Supreme Court Justice Scott Crichton corrected Guice for suggesting that Campbell’s alleged destruction of court documents was within the scope of a judicial act.
“Well, shredding an original court document is not a judicial function,” Crichton said.
“It’s not the act, but the function,” Guice said in reply.
Like Pettiette, Guice shifted his arguments to oppose allowing discovery in the case.
“Discovery is not needed,” Guice said. “We need not get into discovery. If you delve into discovery, you risk distorting the whole purpose of absolute immunity.”
Kirby, the ad hoc justice, indicated a court reporter was not absolutely immune from civil damages for failing to produce a court transcript.
Kirby was referring to a 1992 ruling by the U.S. Court of Appeals for the Ninth Circuit in Antoine v. Byers & Anderson Inc. and others.
Kirby appeared to suggest a court transcript was a court document, just like those at the heart of Palowsky v.
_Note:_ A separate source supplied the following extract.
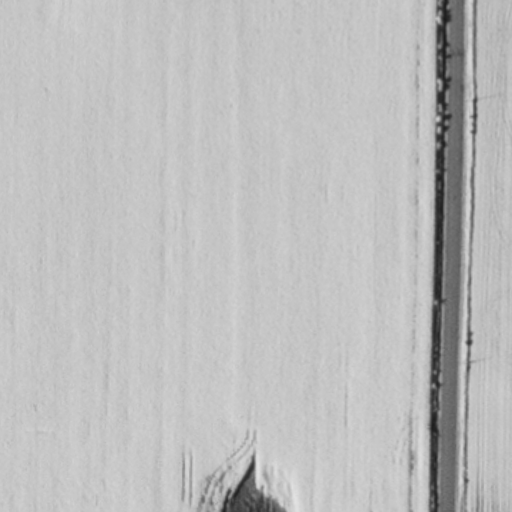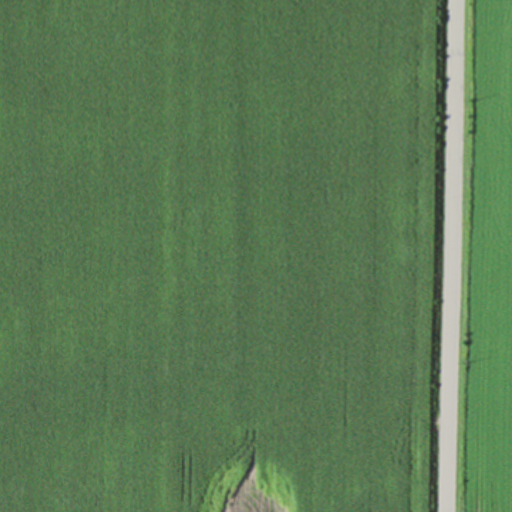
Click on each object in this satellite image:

Campbell.
“It seems to me that a verbatim record is just as important as a judge’s opinion,” Kirby said.
Genovese asked Guice whether a judge could commit an intentionally damaging act and walk away.
“No, sir,” said Guice, before arguing that a judge’s actions were protected under absolute judicial immunity if they were taken on the bench or near the nexus of the judicial process.
If a judge’s actions while on the bench were reprehensible, the judge could be held responsible by the Judiciary Commission or by voters during the next election, but the judge could not be sued for damages, Guice argued.
Genovese questioned Guice again about whether a judge enjoyed judicial immunity no matter what they did.
Hughes followed up on Genovese’s inquiry by inviting Guice to apply his point to an incident where a judge offered a woman custody of her children in exchange for sex in the judge’s chambers.
Using Guice’s logic, Genovese answered Hughes’ question by stating the granting child custody was judicial but having sex in the judge’s chambers was not.